AIM OF THE EXERCISE – Starting with the line that contains "is no significant" and stopping after the line that contains "micrograph showing weak", copy the entries below exactly. Include nothing else.

DATA EXCERPTS –

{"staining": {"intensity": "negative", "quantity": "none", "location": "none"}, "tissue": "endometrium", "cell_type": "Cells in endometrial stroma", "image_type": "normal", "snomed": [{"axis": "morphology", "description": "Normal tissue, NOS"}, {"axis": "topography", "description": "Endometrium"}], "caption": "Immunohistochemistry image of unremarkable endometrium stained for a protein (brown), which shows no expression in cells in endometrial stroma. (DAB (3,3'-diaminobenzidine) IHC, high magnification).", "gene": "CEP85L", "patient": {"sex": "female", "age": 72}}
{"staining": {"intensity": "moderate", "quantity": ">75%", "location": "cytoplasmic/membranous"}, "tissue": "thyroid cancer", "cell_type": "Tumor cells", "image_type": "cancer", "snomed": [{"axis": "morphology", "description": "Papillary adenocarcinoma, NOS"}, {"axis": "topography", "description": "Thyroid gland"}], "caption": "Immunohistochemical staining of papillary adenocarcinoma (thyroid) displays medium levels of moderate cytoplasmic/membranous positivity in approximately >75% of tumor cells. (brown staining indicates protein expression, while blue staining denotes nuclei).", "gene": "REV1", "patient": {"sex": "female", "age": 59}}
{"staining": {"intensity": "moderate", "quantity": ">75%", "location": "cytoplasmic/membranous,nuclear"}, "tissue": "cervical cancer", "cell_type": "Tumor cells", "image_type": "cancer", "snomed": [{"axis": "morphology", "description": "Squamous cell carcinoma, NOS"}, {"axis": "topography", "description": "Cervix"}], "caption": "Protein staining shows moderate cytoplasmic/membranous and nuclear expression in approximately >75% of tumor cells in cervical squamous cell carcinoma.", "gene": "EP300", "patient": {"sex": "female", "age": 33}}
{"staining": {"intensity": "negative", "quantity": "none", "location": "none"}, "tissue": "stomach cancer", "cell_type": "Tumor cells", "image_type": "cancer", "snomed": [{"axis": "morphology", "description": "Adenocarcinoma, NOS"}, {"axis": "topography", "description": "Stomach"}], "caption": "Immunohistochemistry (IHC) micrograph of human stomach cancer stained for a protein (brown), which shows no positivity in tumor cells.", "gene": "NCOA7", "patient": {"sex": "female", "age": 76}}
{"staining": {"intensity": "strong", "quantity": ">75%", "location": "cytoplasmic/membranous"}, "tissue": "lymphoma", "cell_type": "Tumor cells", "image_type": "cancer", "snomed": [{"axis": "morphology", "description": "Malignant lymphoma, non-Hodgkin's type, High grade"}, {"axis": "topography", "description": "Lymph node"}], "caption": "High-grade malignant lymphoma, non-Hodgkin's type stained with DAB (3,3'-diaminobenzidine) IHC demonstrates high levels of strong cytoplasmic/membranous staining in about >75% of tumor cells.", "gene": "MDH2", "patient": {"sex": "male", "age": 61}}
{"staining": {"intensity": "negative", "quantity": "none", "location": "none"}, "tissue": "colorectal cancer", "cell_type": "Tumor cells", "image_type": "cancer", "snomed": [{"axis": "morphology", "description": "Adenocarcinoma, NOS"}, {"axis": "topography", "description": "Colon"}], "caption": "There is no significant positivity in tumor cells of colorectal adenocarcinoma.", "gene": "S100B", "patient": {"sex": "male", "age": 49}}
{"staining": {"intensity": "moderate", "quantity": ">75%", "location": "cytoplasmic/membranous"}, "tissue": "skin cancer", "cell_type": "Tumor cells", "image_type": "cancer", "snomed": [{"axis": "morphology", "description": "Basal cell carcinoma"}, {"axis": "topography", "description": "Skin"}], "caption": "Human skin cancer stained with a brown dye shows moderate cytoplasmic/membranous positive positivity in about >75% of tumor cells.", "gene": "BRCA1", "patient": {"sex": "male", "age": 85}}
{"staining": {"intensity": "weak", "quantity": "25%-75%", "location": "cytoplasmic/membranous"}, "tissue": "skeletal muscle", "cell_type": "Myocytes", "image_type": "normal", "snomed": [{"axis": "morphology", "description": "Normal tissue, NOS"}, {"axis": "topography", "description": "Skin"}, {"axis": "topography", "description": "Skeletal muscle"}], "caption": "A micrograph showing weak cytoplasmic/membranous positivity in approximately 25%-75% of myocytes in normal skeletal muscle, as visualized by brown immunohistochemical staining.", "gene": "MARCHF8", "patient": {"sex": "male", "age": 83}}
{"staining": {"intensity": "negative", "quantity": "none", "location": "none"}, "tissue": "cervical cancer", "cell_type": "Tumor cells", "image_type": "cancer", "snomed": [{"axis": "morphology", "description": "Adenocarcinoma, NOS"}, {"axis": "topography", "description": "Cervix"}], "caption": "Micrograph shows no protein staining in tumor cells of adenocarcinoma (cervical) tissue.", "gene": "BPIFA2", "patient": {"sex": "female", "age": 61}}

RESULT –
{"staining": {"intensity": "negative", "quantity": "none", "location": "none"}, "tissue": "colorectal cancer", "cell_type": "Tumor cells", "image_type": "cancer", "snomed": [{"axis": "morphology", "description": "Adenocarcinoma, NOS"}, {"axis": "topography", "description": "Colon"}], "caption": "There is no significant positivity in tumor cells of colorectal adenocarcinoma.", "gene": "S100B", "patient": {"sex": "male", "age": 49}}
{"staining": {"intensity": "moderate", "quantity": ">75%", "location": "cytoplasmic/membranous"}, "tissue": "skin cancer", "cell_type": "Tumor cells", "image_type": "cancer", "snomed": [{"axis": "morphology", "description": "Basal cell carcinoma"}, {"axis": "topography", "description": "Skin"}], "caption": "Human skin cancer stained with a brown dye shows moderate cytoplasmic/membranous positive positivity in about >75% of tumor cells.", "gene": "BRCA1", "patient": {"sex": "male", "age": 85}}
{"staining": {"intensity": "weak", "quantity": "25%-75%", "location": "cytoplasmic/membranous"}, "tissue": "skeletal muscle", "cell_type": "Myocytes", "image_type": "normal", "snomed": [{"axis": "morphology", "description": "Normal tissue, NOS"}, {"axis": "topography", "description": "Skin"}, {"axis": "topography", "description": "Skeletal muscle"}], "caption": "A micrograph showing weak cytoplasmic/membranous positivity in approximately 25%-75% of myocytes in normal skeletal muscle, as visualized by brown immunohistochemical staining.", "gene": "MARCHF8", "patient": {"sex": "male", "age": 83}}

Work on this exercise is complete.